FITAS CASSETE, DA FASE DE ESPLENDOR E GLÓRIA ATÉ OS DIAS ATUAIS


A fita cassete foi lançada pela Phillips em 1962. Em 2012 completa, portanto, 50 anos. E ainda não morreu. O jornal O Globo, do Rio de Janeiro, publicou, em 27/03/2012, reportagem com o título “Rebobine, por favor – A fita cassete faz 50 anos resistindo à era digital através de pequenos selos, aplicativos e produtos de consumo pop”.  Em resumo, alguns grupos norte-americanos ainda colocam no mercado versões em fita cassete de seus álbuns. O grupo Oil Montreal, por exemplo, lançou recentemente uma caixa contendo dez discos da banda em versão cassete. No Brasil, o lançamento inicial do grupo Los Hermanos foi feito em cassete, em 1999, com fitas produzidas em um tape-deck caseiro, do tipo double-deck (com dois compartimentos: no segundo vai a fita a ser copiada do primeiro). Em Juiz de Fora foi criada uma gravadora, em 2010, a Pug Records, especializada em lançamentos no formato cassete. Reportagem da CNN mostra que no Zimbábue a fita cassete ainda é o formato dominante. E a sobrevida das fitas cassete foi objeto de reportagens recentes dos jornais “Washington Post” e “Guardian”, e das revistas “Spin” e “Rolling Stone”. No campo das novidades, há um aplicativo para computador, o Setereolizer, que simula um rack de gravação em cassete.


Stereolizer, aplicativo para iPads

O Stereolizer permite ao IPad sintonizar rádios e gravar a transmissão usando os controles como se fosse uma fita cassete. Depois é só selecionar o arquivo de preferência e colocá-lo para tocar.

O passado risonho e franco

Para muitas pessoas a fita cassete evoca lembranças agradáveis. Em mais de um blog encontrei depoimentos saudosos dos tempos da fita cassete, enaltecendo sua praticidade, a facilidade com que se fazia uma gravação, muitas das vezes como forma de presentear uma dama com segundas ou terceiras intenções. É ótimo que se tenha guardado deste tempo as boas lembranças.

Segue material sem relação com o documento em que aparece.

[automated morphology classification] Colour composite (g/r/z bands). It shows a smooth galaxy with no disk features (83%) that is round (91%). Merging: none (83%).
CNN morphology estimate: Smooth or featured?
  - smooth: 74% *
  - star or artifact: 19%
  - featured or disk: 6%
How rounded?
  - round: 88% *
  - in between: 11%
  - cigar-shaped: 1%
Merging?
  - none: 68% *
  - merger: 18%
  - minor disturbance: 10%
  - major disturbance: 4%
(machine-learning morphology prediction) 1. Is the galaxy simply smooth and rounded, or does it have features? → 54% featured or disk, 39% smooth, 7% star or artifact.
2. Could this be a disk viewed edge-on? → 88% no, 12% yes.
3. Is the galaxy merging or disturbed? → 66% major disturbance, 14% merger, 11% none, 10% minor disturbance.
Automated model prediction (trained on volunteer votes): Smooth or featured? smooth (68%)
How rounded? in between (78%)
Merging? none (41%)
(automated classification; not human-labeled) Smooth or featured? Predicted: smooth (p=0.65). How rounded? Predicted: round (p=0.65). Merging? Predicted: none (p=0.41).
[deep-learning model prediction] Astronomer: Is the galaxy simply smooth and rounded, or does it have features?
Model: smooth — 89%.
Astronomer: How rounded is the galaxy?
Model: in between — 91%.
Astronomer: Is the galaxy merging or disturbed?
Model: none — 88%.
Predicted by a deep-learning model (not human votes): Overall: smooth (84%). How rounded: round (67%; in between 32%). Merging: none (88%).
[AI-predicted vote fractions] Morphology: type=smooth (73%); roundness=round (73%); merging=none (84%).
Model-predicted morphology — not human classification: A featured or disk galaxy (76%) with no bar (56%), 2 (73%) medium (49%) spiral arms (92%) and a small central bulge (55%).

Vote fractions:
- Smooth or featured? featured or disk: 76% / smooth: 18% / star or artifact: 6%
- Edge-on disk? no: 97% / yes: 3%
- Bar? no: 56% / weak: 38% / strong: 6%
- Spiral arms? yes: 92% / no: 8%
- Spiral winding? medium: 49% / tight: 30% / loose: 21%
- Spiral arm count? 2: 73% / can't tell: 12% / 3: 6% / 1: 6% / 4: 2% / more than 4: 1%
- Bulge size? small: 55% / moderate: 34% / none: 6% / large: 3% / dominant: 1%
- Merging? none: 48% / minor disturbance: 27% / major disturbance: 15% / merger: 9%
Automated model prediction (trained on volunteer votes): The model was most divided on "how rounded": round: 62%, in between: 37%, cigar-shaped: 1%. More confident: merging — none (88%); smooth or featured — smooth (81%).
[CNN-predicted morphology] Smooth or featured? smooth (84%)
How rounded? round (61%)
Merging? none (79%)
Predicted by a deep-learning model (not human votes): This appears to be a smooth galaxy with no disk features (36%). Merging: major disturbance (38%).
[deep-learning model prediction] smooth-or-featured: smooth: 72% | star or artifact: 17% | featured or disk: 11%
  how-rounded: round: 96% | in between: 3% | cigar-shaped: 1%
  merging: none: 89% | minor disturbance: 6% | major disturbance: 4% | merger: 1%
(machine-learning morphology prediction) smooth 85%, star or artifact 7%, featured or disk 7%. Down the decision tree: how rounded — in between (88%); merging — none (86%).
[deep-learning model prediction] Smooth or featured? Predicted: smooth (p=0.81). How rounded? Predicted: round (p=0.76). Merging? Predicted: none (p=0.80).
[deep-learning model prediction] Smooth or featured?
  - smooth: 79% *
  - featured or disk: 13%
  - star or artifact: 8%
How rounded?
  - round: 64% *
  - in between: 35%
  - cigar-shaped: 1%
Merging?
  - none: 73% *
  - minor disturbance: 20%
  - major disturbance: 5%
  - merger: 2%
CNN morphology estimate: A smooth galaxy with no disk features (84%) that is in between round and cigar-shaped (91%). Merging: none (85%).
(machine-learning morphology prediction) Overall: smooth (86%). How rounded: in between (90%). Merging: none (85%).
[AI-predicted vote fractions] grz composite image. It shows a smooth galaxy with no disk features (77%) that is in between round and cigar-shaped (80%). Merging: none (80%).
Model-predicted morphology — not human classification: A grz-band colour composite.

Porque, na verdade, gravar uma fita cassete com um mínimo de qualidade era literalmente uma pedreira.

Quando cheguei ao Piauí, em 1972, as fitas cassetes (ou K-7) estavam no seu auge, o que iria persistir por mais de uma década. Nesta época elas conviviam com os long-plays, um disco era lançado em vinil e simultaneamente em fita cassete e o cidadão escolhia qual o formato que mais lhe convinha. Apesar de que as fitas cassete sempre tivessem uma qualidade fonográfica inferior, o seu tamanho apresentava algumas vantagens, principalmente pela sua portabilidade e pela possibilidade de uso nos aparelhos de reprodução do carro. Aliás, atualmente a audição no carro tem representado uma situação privilegiada, principalmente porque a maioria não tem mais disponibilidade de tempo para ouvir de forma relaxada um disco no aparelho doméstico. Este fenômeno não é somente brasileiro, mesmo expoentes do mundo artístico nos Estados Unidos confessam que só conseguem tempo para ouvir músicas no seu carro.  

 
A cartela de uma fita cassete comercial (pré-gravada)

No começo da década de 70, além das fitas cassete e dos long-plays, ainda era possível encontrar discos no formato compacto, que eram discos de vinil pequenos, normalmente com duas músicas de cada lado (compacto duplo), ou então com apenas uma no lado A e outra no lado B (compacto simples). Este lado B tempos depois passou a ser reverenciado. Servia também para apresentar um artista novo; cabendo o lado A para o artista mais conhecido e que servia de “isca” para a compra do disquinho. Os primeiros compactos possuíam 45 rotações por minuto (rpm), posteriormente passaram a ter a mesma rotação dos LPs: 33 rpm, mais exatamente 33 e 1/3.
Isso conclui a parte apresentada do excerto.